### ASSIGNMENT
In the records below, find each line that holds "zeros" and return it.

RECORDS PROVIDED START

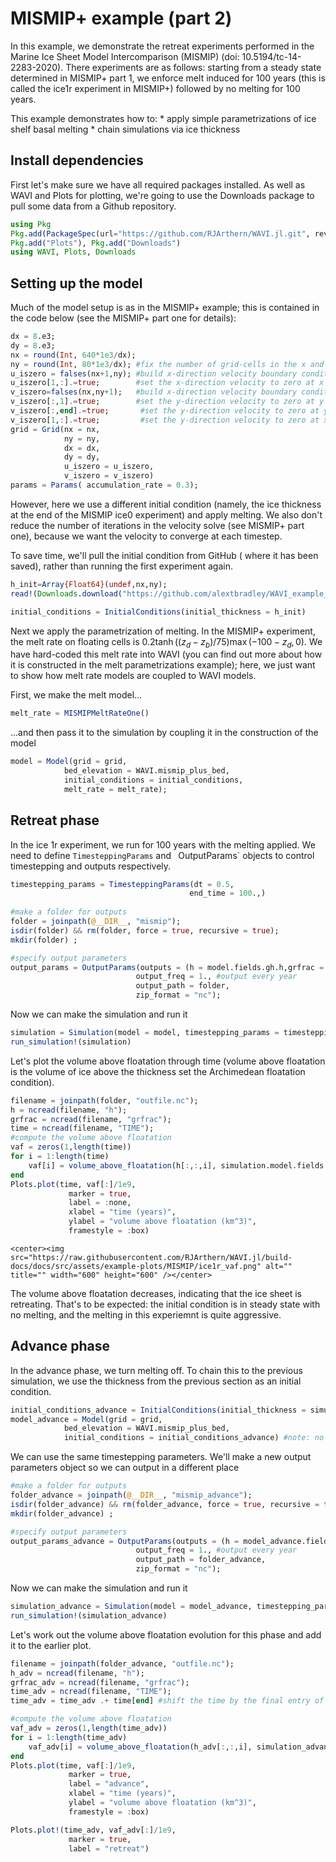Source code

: # MISMIP+ example (part 2)
In this example, we demonstrate the retreat experiments performed in the Marine Ice Sheet Model Intercomparison (MISMIP) (doi: 10.5194/tc-14-2283-2020). There experiments are as follows: starting from a steady state determined in MISMIP+ part 1, we enforce melt induced for 100 years (this is called the ice1r experiment in MISMIP+) followed by no melting for 100 years.

This example demonstrates how to:
    * apply simple parametrizations of ice shelf basal melting
    * chain simulations via ice thickness

## Install dependencies
First let's make sure we have all required packages installed. As well as WAVI and Plots for plotting, we're going to use the Downloads package to pull some data from a Github repository.
```julia
using Pkg
Pkg.add(PackageSpec(url="https://github.com/RJArthern/WAVI.jl.git", rev = "main"))
Pkg.add("Plots"), Pkg.add("Downloads")
using WAVI, Plots, Downloads
```

## Setting up the model
Much of the model setup is as in the MISMIP+ example; this is contained in the code below (see the MISMIP+ part one for details):

```julia
dx = 8.e3;
dy = 8.e3;
nx = round(Int, 640*1e3/dx);
ny = round(Int, 80*1e3/dx); #fix the number of grid-cells in the x and y directions to match set extents
u_iszero = falses(nx+1,ny); #build x-direction velocity boundary condition matrix with no zero boundary conditions anywhere 
u_iszero[1,:].=true;        #set the x-direction velocity to zero at x = 0.
v_iszero=falses(nx,ny+1);   #build x-direction velocity boundary condition matrix with no zero boundary conditions anywhere 
v_iszero[:,1].=true;        #set the y-direction velocity to zero at y = 0 (free slip)
v_iszero[:,end].=true;       #set the y-direction velocity to zero at y = 84km (free slip)
v_iszero[1,:].=true;         #set the y-direction velocity to zero at x = 0km (no slip in combination with u_iszero)
grid = Grid(nx = nx, 
            ny = ny,   
            dx = dx, 
            dy = dy,
            u_iszero = u_iszero, 
            v_iszero = v_iszero)
params = Params( accumulation_rate = 0.3);
```

However, here we use a different initial condition (namely, the ice thickness at the end of the MISMIP ice0 experiment) and apply melting. We also don't reduce the number of iterations in the velocity solve (see MISMIP+ part one), because we want the velocity to converge at each timestep.

To save time, we'll pull the initial condition from GitHub ( where it has been saved), rather than running the first experiment again.
```julia
h_init=Array{Float64}(undef,nx,ny);
read!(Downloads.download("https://github.com/alextbradley/WAVI_example_data/raw/main/MISMIP_PLUS/MISMIP_ice0_steadythickness_8km.bin"),h_init)

initial_conditions = InitialConditions(initial_thickness = h_init)
```

Next we apply the parametrization of melting. In the MISMIP+ experiment, the melt rate on floating cells is $0.2 \tanh((z_d - z_b)/75) \max(-100 - z_d,0)$. We have hard-coded this melt rate into WAVI (you can find out more about how it is constructed in the melt parametrizations example); here, we just want to show how melt rate models are coupled to WAVI models.

First, we make the melt model...
```julia 
melt_rate = MISMIPMeltRateOne()
```
...and then pass it to the simulation by coupling it in the construction of the model
```julia
model = Model(grid = grid,
            bed_elevation = WAVI.mismip_plus_bed, 
            initial_conditions = initial_conditions,
            melt_rate = melt_rate);
```

## Retreat phase
In the ice 1r experiment, we run for 100 years with the melting applied. We need to define `TimesteppingParams` and `
`OutputParams` objects to control timestepping and outputs respectively.

```julia
timestepping_params = TimesteppingParams(dt = 0.5, 
                                        end_time = 100.,)
            
#make a folder for outputs
folder = joinpath(@__DIR__, "mismip");
isdir(folder) && rm(folder, force = true, recursive = true);
mkdir(folder) ;

#specify output parameters
output_params = OutputParams(outputs = (h = model.fields.gh.h,grfrac = model.fields.gh.grounded_fraction), #output the thickness and grounded fraction, so we can compute the volume about floatation
                            output_freq = 1., #output every year
                            output_path = folder,
                            zip_format = "nc");
```

Now we can make the simulation and run it
```julia
simulation = Simulation(model = model, timestepping_params = timestepping_params, output_params = output_params)
run_simulation!(simulation)
```

Let's plot the volume above floatation through time (volume above floatation is the volume of ice above the thickness set the Archimedean floatation condition). 
```julia
filename = joinpath(folder, "outfile.nc");
h = ncread(filename, "h");
grfrac = ncread(filename, "grfrac");
time = ncread(filename, "TIME");
#compute the volume above floatation
vaf = zeros(1,length(time))
for i = 1:length(time)
    vaf[i] = volume_above_floatation(h[:,:,i], simulation.model.fields.gh.b, Ref(simulation.model.params), simulation.model.grid )
end
Plots.plot(time, vaf[:]/1e9,
             marker = true, 
             label = :none,
             xlabel = "time (years)",
             ylabel = "volume above floatation (km^3)",
             framestyle = :box)
```

```@raw html
<center><img src="https://raw.githubusercontent.com/RJArthern/WAVI.jl/build-docs/docs/src/assets/example-plots/MISMIP/ice1r_vaf.png" alt="" title="" width="600" height="600" /></center>
```
The volume above floatation decreases, indicating that the ice sheet is retreating. That's to be expected: the initial condition is in steady state with no melting, and the melting in this experiemnt is quite aggressive. 

## Advance phase
In the advance phase, we turn melting off. To chain this to the previous simulation, we use the thickness from the previous section as an initial condition.

```julia
initial_conditions_advance = InitialConditions(initial_thickness = simulation.model.fields.gh.h) #simulation.model.fields.gh.h is the current (i.e. after 100 years of simulation time) thickness of the retreat phase
model_advance = Model(grid = grid,
            bed_elevation = WAVI.mismip_plus_bed, 
            initial_conditions = initial_conditions_advance) #note: no melt rate this time

```

We can use the same timestepping parameters. We'll make a new output parameters object so we can output in a different place
```julia
#make a folder for outputs
folder_advance = joinpath(@__DIR__, "mismip_advance");
isdir(folder_advance) && rm(folder_advance, force = true, recursive = true);
mkdir(folder_advance) ;

#specify output parameters
output_params_advance = OutputParams(outputs = (h = model_advance.fields.gh.h,grfrac = model_advance.fields.gh.grounded_fraction), #output the thickness and grounded fraction, so we can compute the volume about floatation
                            output_freq = 1., #output every year
                            output_path = folder_advance,
                            zip_format = "nc");
```

Now we can make the simulation and run it
```julia
simulation_advance = Simulation(model = model_advance, timestepping_params = timestepping_params, output_params = output_params_advance)
run_simulation!(simulation_advance)
```

Let's work out the volume above floatation evolution for this phase and add it to the earlier plot.
```julia
filename = joinpath(folder_advance, "outfile.nc");
h_adv = ncread(filename, "h");
grfrac_adv = ncread(filename, "grfrac");
time_adv = ncread(filename, "TIME");
time_adv = time_adv .+ time[end] #shift the time by the final entry of the retreat phase

#compute the volume above floatation
vaf_adv = zeros(1,length(time_adv))
for i = 1:length(time_adv)
    vaf_adv[i] = volume_above_floatation(h_adv[:,:,i], simulation_advance.model.fields.gh.b, Ref(simulation_advance.model.params), simulation_advance.model.grid )
end
Plots.plot(time, vaf[:]/1e9,
             marker = true, 
             label = "advance",
             xlabel = "time (years)",
             ylabel = "volume above floatation (km^3)",
             framestyle = :box)

Plots.plot!(time_adv, vaf_adv[:]/1e9,
             marker = true, 
             label = "retreat")
```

RECORDS PROVIDED END

### ANSWER TO THE EXERCISE
vaf = zeros(1,length(time))
vaf_adv = zeros(1,length(time_adv))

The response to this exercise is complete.